- **PROBLEM REQUIREMENTS**:
Answer these questions from the G-20 summit article below.
(a) In which country was the 13th G-20 Summit held?
(b) Who used the phrase "creating the Wealth Effect"?
(c) Which two emerging giants in Asia does the article name?

- **EXCERPTED PASSAGE**:
★ ★ ★ ★ ★ ★ ★

Ashok Dhillon

Dec 3, 20188 min

G-20 World Leaders Meet in Argentina - On Highly Unstable Ground (#252)

The World’s 13th G-20 Summit was held in Argentina. This year’s location couldn’t have been more appropriately symbolic of the instability of current global affairs as Argentina is the poster boy of regular economic collapses and bailouts by the IMF, as just happened recently in the fall of 2018. Holding the G-20 Summit in Argentina is the perfect metaphor for the collapsing stability in the conflict riven international order, led by the increasingly authoritarian leaders proliferating around the world with mushrooms-like resurgence, from the dark recesses that had hidden them through the decades after the fascism-led Second World War.

The dominant contentious themes of this Summit were: President Trump’s aluminium and steel tariffs imposed on allies and foes alike; the ongoing tit-for-tat-tariffs ‘trade war’ with China; the gruesome murder of journalist Jamal Khashoggi by Saudi Arabia which the West uniformly finds repugnant and punishable, starting with sanctions and applied political pressure, for the time being; Britain’s and the EU’s exercise in frustration, Brexit; and of course – the uniform acceptance of ‘Climate Change’ by most of the attending nations, and its damage on the planetary environment, except of course by Trump and America.

The 2008 near collapse of the global financial-economic system, triggered in the U.S. by the increasingly deregulated financial companies and banks, which swept across the globe, had brought all the major nations together in a coordinated effort to try and prevent the imminent collapse of the world’s economic system.

The effort was spearheaded by an intelligent, thoughtful, diplomatic American President, who had literally stepped into the crisis at the start of his Presidency, Barack Obama.

Obama’s efforts, together with the coordinated actions of the EU leadership, in the West, Japan, as well as the major emerging giants, China and India, in Asia, had averted the financial-economic catastrophe that had then faced the world.

With careful coordinated nursing, which included ultra-low interest rates and with unprecedented trillions of dollars spent globally, in active economic support (sustained Quantitative Easing, which in some countries is still continuing), the global economy was force-fed to a semblance of health and general prosperity, through sustained ‘Assets Markets’ boost around the world, with what former Federal Reserve Chairperson, Janet Yellen, had termed ‘creating the Wealth Effect’. This coordinated wealth effect, created by the Federal Reserve and other major Central Banks’, globally, had brought back the semblance of prosperity through the stabilizing of jobs and economies, and the extraordinary rise of real estate and financial markets’ prices around the world.

★ ★ ★ ★ ★ ★ ★

- **Absolute pixel coordinate data**:
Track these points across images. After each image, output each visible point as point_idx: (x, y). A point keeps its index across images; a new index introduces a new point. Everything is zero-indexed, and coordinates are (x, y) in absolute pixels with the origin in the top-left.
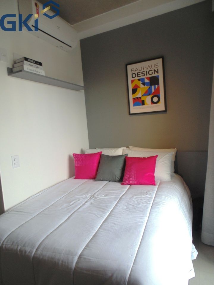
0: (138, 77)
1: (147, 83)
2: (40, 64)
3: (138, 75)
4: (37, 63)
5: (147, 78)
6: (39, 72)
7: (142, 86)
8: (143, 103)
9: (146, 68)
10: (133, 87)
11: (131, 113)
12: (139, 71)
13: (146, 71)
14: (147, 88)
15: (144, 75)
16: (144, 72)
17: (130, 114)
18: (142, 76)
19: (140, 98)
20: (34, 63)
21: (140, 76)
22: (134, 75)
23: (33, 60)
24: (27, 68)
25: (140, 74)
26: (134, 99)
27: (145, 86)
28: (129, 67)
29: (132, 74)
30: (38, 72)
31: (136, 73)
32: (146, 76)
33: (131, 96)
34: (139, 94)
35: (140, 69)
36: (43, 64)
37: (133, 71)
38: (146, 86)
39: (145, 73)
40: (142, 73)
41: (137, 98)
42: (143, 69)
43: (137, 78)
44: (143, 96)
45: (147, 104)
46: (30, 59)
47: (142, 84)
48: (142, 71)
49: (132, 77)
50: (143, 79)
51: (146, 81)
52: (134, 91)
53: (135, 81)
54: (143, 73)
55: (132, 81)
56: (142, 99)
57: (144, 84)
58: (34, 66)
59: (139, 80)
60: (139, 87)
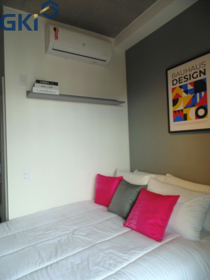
0: (180, 83)
1: (190, 90)
2: (56, 84)
3: (179, 80)
4: (51, 83)
5: (190, 84)
6: (52, 92)
7: (184, 95)
8: (185, 118)
9: (189, 70)
10: (173, 97)
11: (171, 130)
12: (181, 76)
13: (190, 75)
14: (190, 96)
15: (186, 80)
16: (187, 75)
17: (170, 132)
18: (185, 81)
19: (182, 110)
20: (48, 84)
21: (182, 82)
22: (175, 82)
23: (47, 81)
24: (37, 90)
25: (182, 80)
26: (175, 112)
27: (187, 94)
28: (170, 72)
29: (173, 81)
30: (50, 92)
31: (177, 78)
32: (189, 81)
33: (172, 109)
34: (180, 106)
35: (182, 73)
36: (59, 84)
37: (174, 77)
38: (189, 95)
39: (188, 77)
40: (184, 78)
41: (178, 111)
42: (185, 73)
43: (178, 85)
44: (185, 108)
45: (190, 119)
46: (43, 81)
47: (184, 91)
48: (185, 74)
49: (173, 85)
50: (186, 85)
51: (190, 87)
52: (175, 102)
53: (176, 89)
54: (186, 77)
55: (173, 90)
56: (184, 112)
57: (186, 92)
58: (47, 87)
59: (181, 87)
60: (180, 96)
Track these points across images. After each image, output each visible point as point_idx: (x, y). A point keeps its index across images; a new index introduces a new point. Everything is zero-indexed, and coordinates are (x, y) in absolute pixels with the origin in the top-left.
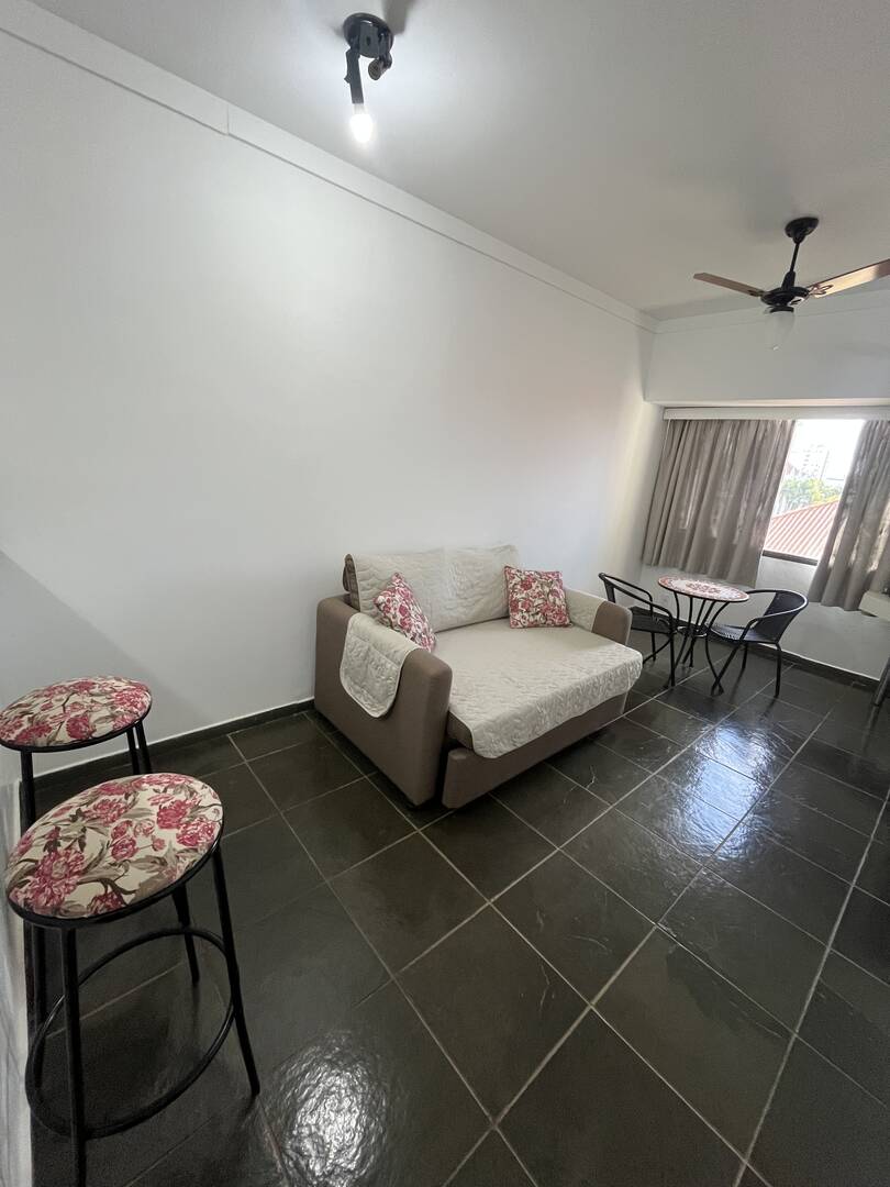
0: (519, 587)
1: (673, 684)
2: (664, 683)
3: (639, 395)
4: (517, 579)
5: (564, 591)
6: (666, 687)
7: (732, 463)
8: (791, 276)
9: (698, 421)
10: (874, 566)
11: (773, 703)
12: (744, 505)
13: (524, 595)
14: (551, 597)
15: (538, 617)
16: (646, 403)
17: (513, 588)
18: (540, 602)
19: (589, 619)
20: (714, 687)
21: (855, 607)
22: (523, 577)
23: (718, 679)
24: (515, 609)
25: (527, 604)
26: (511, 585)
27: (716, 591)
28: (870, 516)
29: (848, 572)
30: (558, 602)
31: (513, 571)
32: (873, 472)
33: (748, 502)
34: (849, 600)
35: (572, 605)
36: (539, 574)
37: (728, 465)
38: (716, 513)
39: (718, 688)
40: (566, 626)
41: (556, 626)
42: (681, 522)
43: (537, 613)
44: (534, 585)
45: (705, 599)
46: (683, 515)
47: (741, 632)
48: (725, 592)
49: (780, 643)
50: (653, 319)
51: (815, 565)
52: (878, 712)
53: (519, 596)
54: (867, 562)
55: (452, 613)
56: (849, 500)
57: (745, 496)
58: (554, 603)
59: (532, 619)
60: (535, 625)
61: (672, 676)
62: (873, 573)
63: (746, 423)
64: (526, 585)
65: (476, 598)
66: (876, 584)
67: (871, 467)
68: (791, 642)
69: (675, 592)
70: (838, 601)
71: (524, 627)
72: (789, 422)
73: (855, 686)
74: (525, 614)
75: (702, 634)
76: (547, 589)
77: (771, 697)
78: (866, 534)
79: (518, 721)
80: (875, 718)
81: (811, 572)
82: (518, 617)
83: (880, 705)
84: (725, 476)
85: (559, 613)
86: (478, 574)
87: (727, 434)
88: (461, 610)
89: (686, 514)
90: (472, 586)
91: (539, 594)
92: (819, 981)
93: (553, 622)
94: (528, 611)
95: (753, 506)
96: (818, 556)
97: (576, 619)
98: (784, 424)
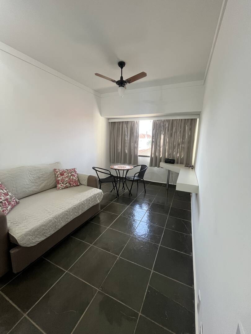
0: (59, 175)
1: (118, 196)
2: (116, 196)
3: (99, 115)
4: (59, 173)
5: (77, 174)
6: (117, 197)
7: (127, 133)
8: (122, 78)
9: (117, 122)
10: (161, 156)
11: (145, 195)
12: (132, 144)
13: (61, 178)
14: (72, 177)
15: (67, 184)
16: (102, 117)
17: (57, 176)
18: (68, 179)
19: (85, 182)
20: (129, 194)
21: (159, 167)
22: (61, 172)
23: (130, 191)
24: (59, 183)
25: (63, 181)
26: (56, 175)
27: (125, 167)
28: (158, 144)
29: (156, 158)
30: (74, 178)
31: (57, 170)
32: (157, 133)
33: (133, 143)
34: (158, 165)
35: (80, 179)
36: (67, 170)
37: (126, 134)
38: (126, 147)
39: (130, 194)
40: (79, 185)
41: (75, 186)
42: (118, 150)
43: (67, 183)
44: (65, 174)
45: (124, 170)
46: (118, 148)
47: (133, 177)
48: (127, 167)
49: (143, 179)
50: (99, 93)
51: (149, 157)
52: (167, 191)
53: (59, 179)
54: (160, 155)
55: (30, 189)
56: (154, 140)
57: (132, 141)
58: (73, 179)
59: (65, 186)
60: (67, 187)
61: (118, 194)
62: (161, 157)
63: (128, 122)
64: (62, 174)
65: (42, 182)
66: (162, 160)
67: (156, 131)
68: (146, 178)
69: (116, 170)
70: (156, 166)
71: (62, 189)
72: (138, 121)
73: (163, 186)
74: (62, 184)
75: (124, 180)
76: (70, 175)
77: (144, 194)
78: (158, 148)
79: (43, 227)
80: (168, 193)
81: (149, 159)
82: (59, 186)
83: (168, 190)
84: (126, 137)
85: (75, 182)
86: (41, 173)
87: (125, 126)
88: (34, 187)
89: (119, 147)
90: (39, 178)
91: (67, 177)
92: (149, 285)
93: (73, 185)
94: (63, 183)
95: (134, 143)
96: (149, 155)
97: (82, 183)
98: (137, 122)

★ ★ ★ ★ ★ ★ ★

- **RESPONSE BELOW**:
(a) Argentina
(b) Janet Yellen, former Federal Reserve Chairperson
(c) China and India